73 % – 73 %! – der Bundesbürger sind laut einer Umfrage der „Bild“-Zeitung Sympathisanten des Gorleben-Widerstandes. Das ist ein großer Arbeitsauftrag für die Politik, also auch für Sie. Delegieren Sie das nicht immer nur weg nach Berlin. Uns Niedersachsen wird in dieser Frage wirklich niemand beispringen. Das ist ein Arbeitsauftrag für Sie.
- Herr Möllring, meinetwegen können Sie das ja vergessen. Ich bin der Auffassung, dass die Atommülllagerung ein Jahrtausendproblem ist, das jetzt in dieser Generation auf eine verantwortliche Schiene geschoben werden muss. Wir sind diejenigen, die das auch in Gang bringen müssen, weil wir in Niedersachsen bisher alle Lasten allein am Hacken haben.
Entweder wir schaffen das, oder wir entziehen uns dieser politischen Verantwortung, und bezahlen müssen das kommende Generationen.

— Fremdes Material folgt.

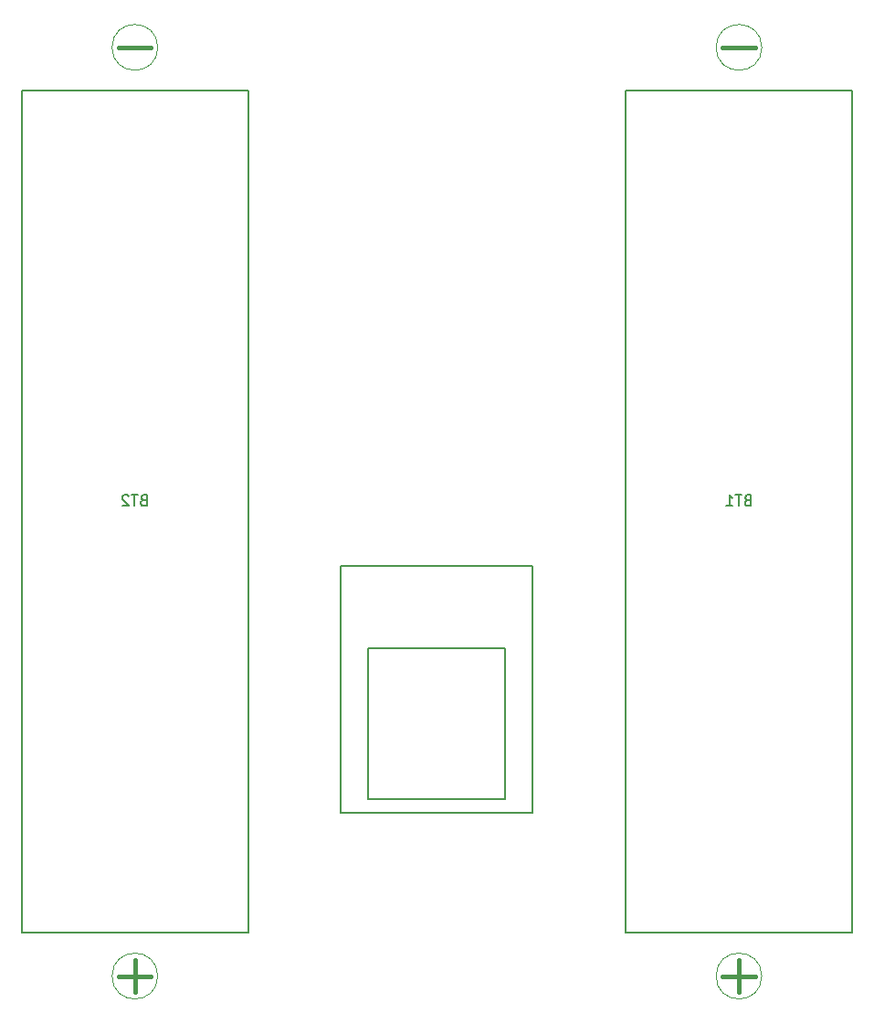
<source format=gbr>
%TF.GenerationSoftware,KiCad,Pcbnew,(5.1.6)-1*%
%TF.CreationDate,2020-10-21T23:40:19+01:00*%
%TF.ProjectId,nyantern,6e79616e-7465-4726-9e2e-6b696361645f,rev?*%
%TF.SameCoordinates,Original*%
%TF.FileFunction,Legend,Bot*%
%TF.FilePolarity,Positive*%
%FSLAX46Y46*%
G04 Gerber Fmt 4.6, Leading zero omitted, Abs format (unit mm)*
G04 Created by KiCad (PCBNEW (5.1.6)-1) date 2020-10-21 23:40:19*
%MOMM*%
%LPD*%
G01*
G04 APERTURE LIST*
%ADD10C,0.150000*%
%ADD11C,0.120000*%
%ADD12C,0.400000*%
G04 APERTURE END LIST*
D10*
%TO.C,U3*%
X143650000Y-126610000D02*
X143650000Y-112640000D01*
X143650000Y-112640000D02*
X156350000Y-112640000D01*
X156350000Y-112640000D02*
X156350000Y-126610000D01*
X156350000Y-126610000D02*
X143650000Y-126610000D01*
X141110000Y-127880000D02*
X158890000Y-127880000D01*
X158890000Y-127880000D02*
X158890000Y-105020000D01*
X158890000Y-105020000D02*
X141110000Y-105020000D01*
X141110000Y-105020000D02*
X141110000Y-127880000D01*
D11*
%TO.C,BT2*%
X124121320Y-57000000D02*
G75*
G03*
X124121320Y-57000000I-2121320J0D01*
G01*
X124121320Y-143000000D02*
G75*
G03*
X124121320Y-143000000I-2121320J0D01*
G01*
D12*
X120500000Y-57000000D02*
X123500000Y-57000000D01*
X122000000Y-141500000D02*
X122000000Y-144500000D01*
X120500000Y-143000000D02*
X123500000Y-143000000D01*
D10*
X111500000Y-139000000D02*
X132500000Y-139000000D01*
X132500000Y-61000000D02*
X132500000Y-139000000D01*
X111500000Y-61000000D02*
X111500000Y-139000000D01*
X111500000Y-61000000D02*
X132500000Y-61000000D01*
D11*
%TO.C,BT1*%
X180121320Y-57000000D02*
G75*
G03*
X180121320Y-57000000I-2121320J0D01*
G01*
X180121320Y-143000000D02*
G75*
G03*
X180121320Y-143000000I-2121320J0D01*
G01*
D12*
X176500000Y-57000000D02*
X179500000Y-57000000D01*
X178000000Y-141500000D02*
X178000000Y-144500000D01*
X176500000Y-143000000D02*
X179500000Y-143000000D01*
D10*
X167500000Y-139000000D02*
X188500000Y-139000000D01*
X188500000Y-61000000D02*
X188500000Y-139000000D01*
X167500000Y-61000000D02*
X167500000Y-139000000D01*
X167500000Y-61000000D02*
X188500000Y-61000000D01*
%TO.C,BT2*%
X122785714Y-98928571D02*
X122642857Y-98976190D01*
X122595238Y-99023809D01*
X122547619Y-99119047D01*
X122547619Y-99261904D01*
X122595238Y-99357142D01*
X122642857Y-99404761D01*
X122738095Y-99452380D01*
X123119047Y-99452380D01*
X123119047Y-98452380D01*
X122785714Y-98452380D01*
X122690476Y-98500000D01*
X122642857Y-98547619D01*
X122595238Y-98642857D01*
X122595238Y-98738095D01*
X122642857Y-98833333D01*
X122690476Y-98880952D01*
X122785714Y-98928571D01*
X123119047Y-98928571D01*
X122261904Y-98452380D02*
X121690476Y-98452380D01*
X121976190Y-99452380D02*
X121976190Y-98452380D01*
X121404761Y-98547619D02*
X121357142Y-98500000D01*
X121261904Y-98452380D01*
X121023809Y-98452380D01*
X120928571Y-98500000D01*
X120880952Y-98547619D01*
X120833333Y-98642857D01*
X120833333Y-98738095D01*
X120880952Y-98880952D01*
X121452380Y-99452380D01*
X120833333Y-99452380D01*
%TO.C,BT1*%
X178785714Y-98928571D02*
X178642857Y-98976190D01*
X178595238Y-99023809D01*
X178547619Y-99119047D01*
X178547619Y-99261904D01*
X178595238Y-99357142D01*
X178642857Y-99404761D01*
X178738095Y-99452380D01*
X179119047Y-99452380D01*
X179119047Y-98452380D01*
X178785714Y-98452380D01*
X178690476Y-98500000D01*
X178642857Y-98547619D01*
X178595238Y-98642857D01*
X178595238Y-98738095D01*
X178642857Y-98833333D01*
X178690476Y-98880952D01*
X178785714Y-98928571D01*
X179119047Y-98928571D01*
X178261904Y-98452380D02*
X177690476Y-98452380D01*
X177976190Y-99452380D02*
X177976190Y-98452380D01*
X176833333Y-99452380D02*
X177404761Y-99452380D01*
X177119047Y-99452380D02*
X177119047Y-98452380D01*
X177214285Y-98595238D01*
X177309523Y-98690476D01*
X177404761Y-98738095D01*
%TD*%
M02*

</source>
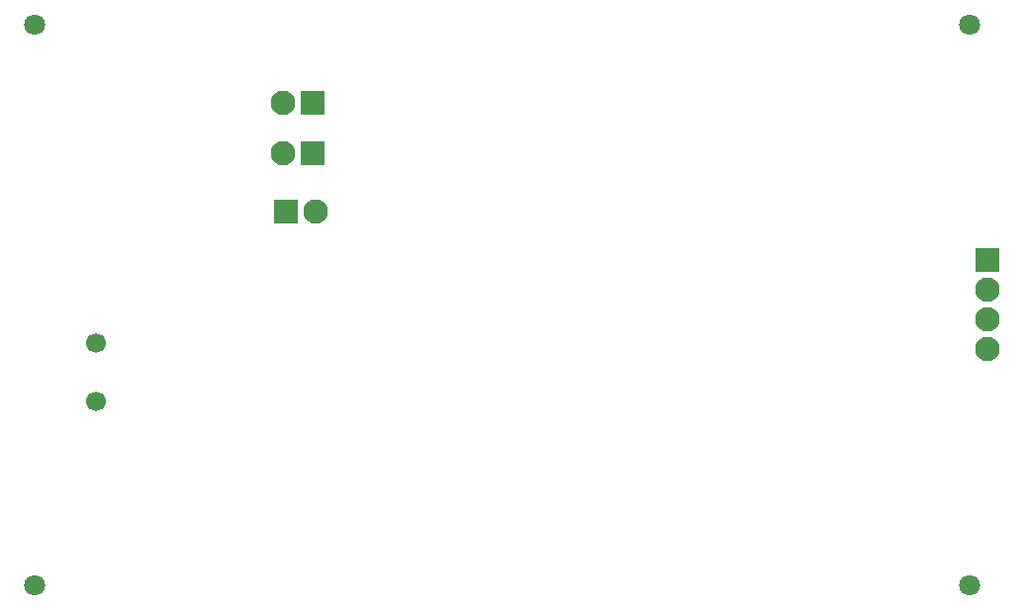
<source format=gbs>
G04*
G04 #@! TF.GenerationSoftware,Altium Limited,Altium Designer,20.1.8 (145)*
G04*
G04 Layer_Color=16711935*
%FSTAX43Y43*%
%MOMM*%
G71*
G04*
G04 #@! TF.SameCoordinates,F5FA2015-3190-45B9-AB56-6F14DCCDFD5E*
G04*
G04*
G04 #@! TF.FilePolarity,Negative*
G04*
G01*
G75*
%ADD35C,1.800*%
%ADD36C,1.700*%
%ADD37C,2.100*%
%ADD38R,2.100X2.100*%
%ADD39R,2.100X2.100*%
D35*
X0034Y0077D02*
D03*
X0114D02*
D03*
Y0029D02*
D03*
X0034D02*
D03*
D36*
X003925Y004975D02*
D03*
Y004475D02*
D03*
D37*
X005521Y007025D02*
D03*
X01155Y004917D02*
D03*
Y005425D02*
D03*
Y005171D02*
D03*
X005523Y0066D02*
D03*
X0058Y0061D02*
D03*
D38*
X005775Y007025D02*
D03*
X005777Y0066D02*
D03*
X005546Y0061D02*
D03*
D39*
X01155Y005679D02*
D03*
M02*

</source>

Ich möchte eine Sache, die auch zur Widersprüchlichkeit der Lage gehört, hier noch – für Sie alle auch zum Nachdenken –, loswerden. Anlässlich des letzten Kokillentransports von Frankreich nach Gorleben hat es eine Erklärung französischer Grüner gegeben, unterschrieben von Dominique Voynet, Umweltministerin in Frankreich, und Didier Anger, Abgeordneter der französischen Grünen in der Region am Cap la Hague. Nur zwei Sätze aus dieser Erklärung:
„Wir beglückwünschen die Bevölkerung des Wendlandes zu ihrer unglaublichen Mobilisierungsfähigkeit 20 Jahre nach dem Beginn des Widerstands gegen das Endlagerprojekt. Genau so wie wir uns dagegen weh
ren, dass Frankreich als Müllkippe für deutschen Atommüll herhält, so ist dessen Lagerung in Gorleben keine akzeptable Lösung und, wie man sieht, keine von den Bürgern akzeptierte Lösung, weder kurzfristig noch langfristig.“
Es ist doch interessant, dass sich Franzosen tatsächlich differenziert zu solchen Problemen auch öffentlich verhalten können. – Ich danke für Ihre Aufmerksamkeit.
Herr Präsident! Meine Damen und Herren! Ich hatte eigentlich gar nicht vor, heute zu sprechen. Aber die Rede von Herrn Inselmann hat mir nun wirklich gereicht.